The role of serotonin in the regulation of waiting behavior for future rewards

Serotonin is a neuromodulator that is extensively involved in behavioral, affective, and cognitive functions of the brain. A large number of studies have shown that reduced levels of serotonin in the central nervous system promote impulsive behaviors. In my talk, I will introduce our recent studies that showed a causal relationship between serotonin neural activation and the promotion of patience to wait for future rewards. First, the activity of the serotonin neurons in the dorsal raphe nucleus (DRN) increases when rats perform tasks that require them to wait for delayed rewards. Second, Local pharmacological inhibition of the DRN serotonin neural activity impairs the rats’ patience for waiting for delayed rewards.

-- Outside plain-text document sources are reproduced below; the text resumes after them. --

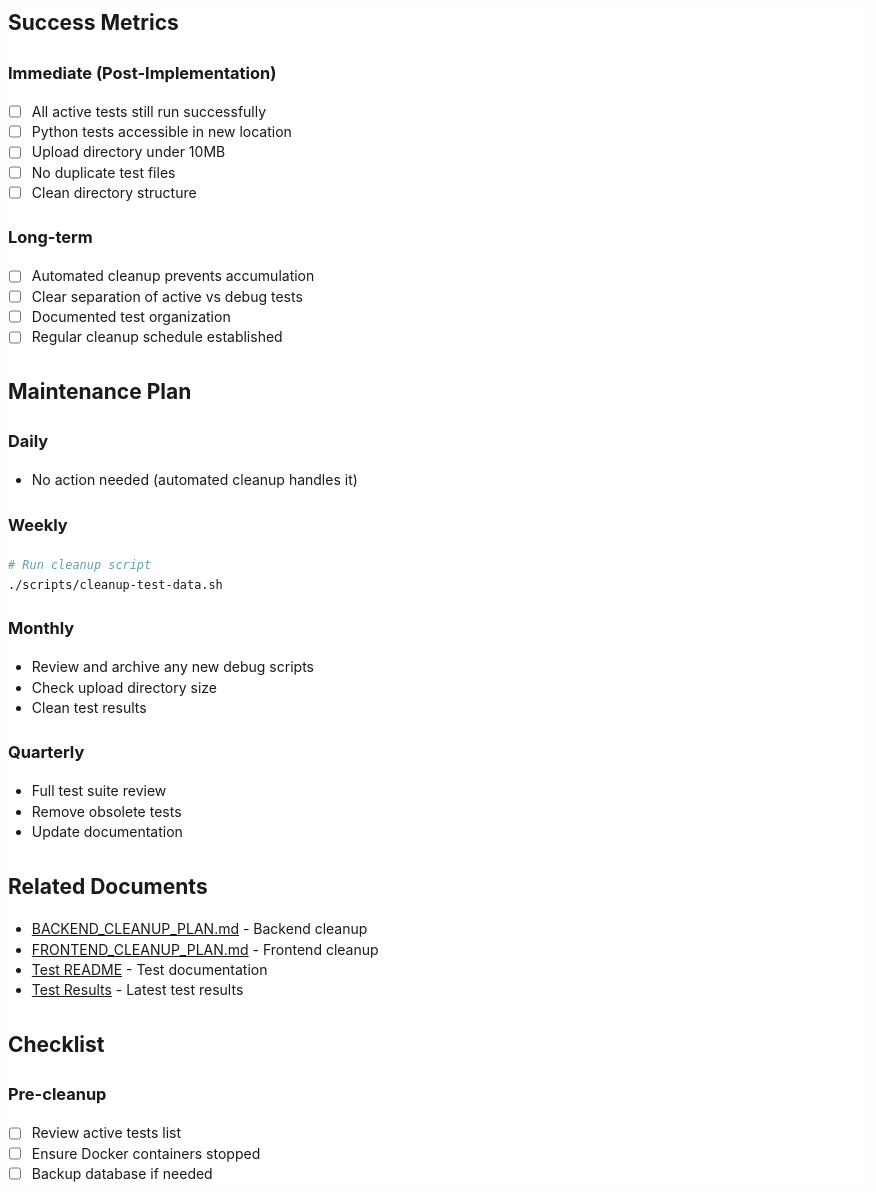 ## Success Metrics

### Immediate (Post-Implementation)
- [ ] All active tests still run successfully
- [ ] Python tests accessible in new location
- [ ] Upload directory under 10MB
- [ ] No duplicate test files
- [ ] Clean directory structure

### Long-term
- [ ] Automated cleanup prevents accumulation
- [ ] Clear separation of active vs debug tests
- [ ] Documented test organization
- [ ] Regular cleanup schedule established

## Maintenance Plan

### Daily
- No action needed (automated cleanup handles it)

### Weekly
```bash
# Run cleanup script
./scripts/cleanup-test-data.sh
```

### Monthly
- Review and archive any new debug scripts
- Check upload directory size
- Clean test results

### Quarterly
- Full test suite review
- Remove obsolete tests
- Update documentation

## Related Documents

- [BACKEND_CLEANUP_PLAN.md](./BACKEND_CLEANUP_PLAN.md) - Backend cleanup
- [FRONTEND_CLEANUP_PLAN.md](./FRONTEND_CLEANUP_PLAN.md) - Frontend cleanup
- [Test README](../../tests/README.md) - Test documentation
- [Test Results](../testing/TEST_RESULTS.md) - Latest test results

## Checklist

### Pre-cleanup
- [ ] Review active tests list
- [ ] Ensure Docker containers stopped
- [ ] Backup database if needed
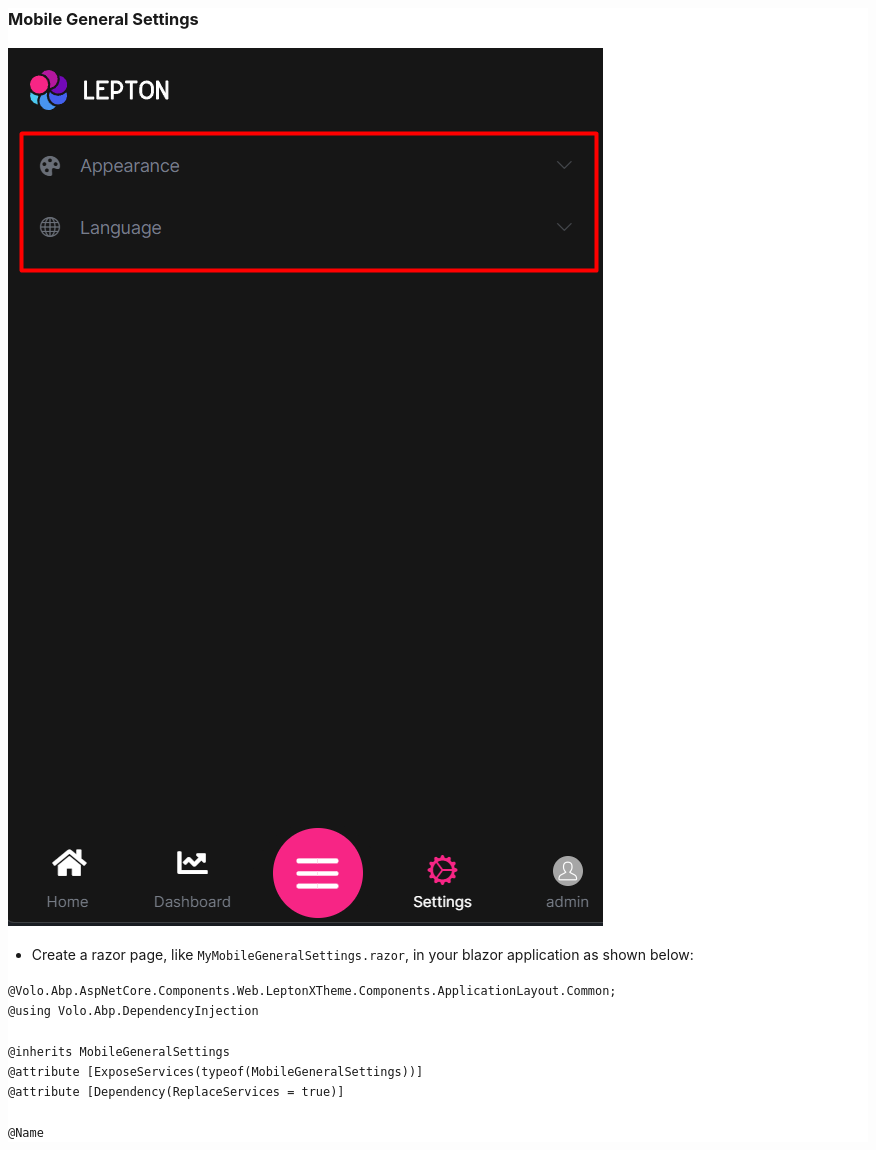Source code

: ### Mobile General Settings

![Mobile general settings](images/leptonx-mobile-general-settings.png)

* Create a razor page, like `MyMobileGeneralSettings.razor`, in your blazor application as shown below:

```html
@Volo.Abp.AspNetCore.Components.Web.LeptonXTheme.Components.ApplicationLayout.Common;
@using Volo.Abp.DependencyInjection

@inherits MobileGeneralSettings
@attribute [ExposeServices(typeof(MobileGeneralSettings))]
@attribute [Dependency(ReplaceServices = true)]

@Name
```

Third, Optogenetic activation of serotonin neurons in the DRN enhances the patience of mice in waiting for both the conditioned reinforcer tone and food reward. Finally, serotonin’s effect on promoting patience depends on a high probability, but not expected value, of future reward.

References :
1. Miyazaki KW, Miyazaki K, Tanaka KF, Yamanaka A, Takahashi A, Tabuchi S, Doya K (2014) Optogenetic activation of dorsal raphe serotonin neurons enhances patience for future rewards. Current Biology 24:2033-2040.
2. Miyazaki KW, Miyazaki K, Doya K (2012) Activation of dorsal raphe serotonin neurons is necessary for waiting for delayed rewards. Journal of Neuroscience 32:10451-10457.
3. Miyazaki K, Miyazaki KW, Doya K (2011) Activation of dorsal raphe serotonin neurons underlies waiting for delayed rewards. Journal of Neuroscience 31:469-479.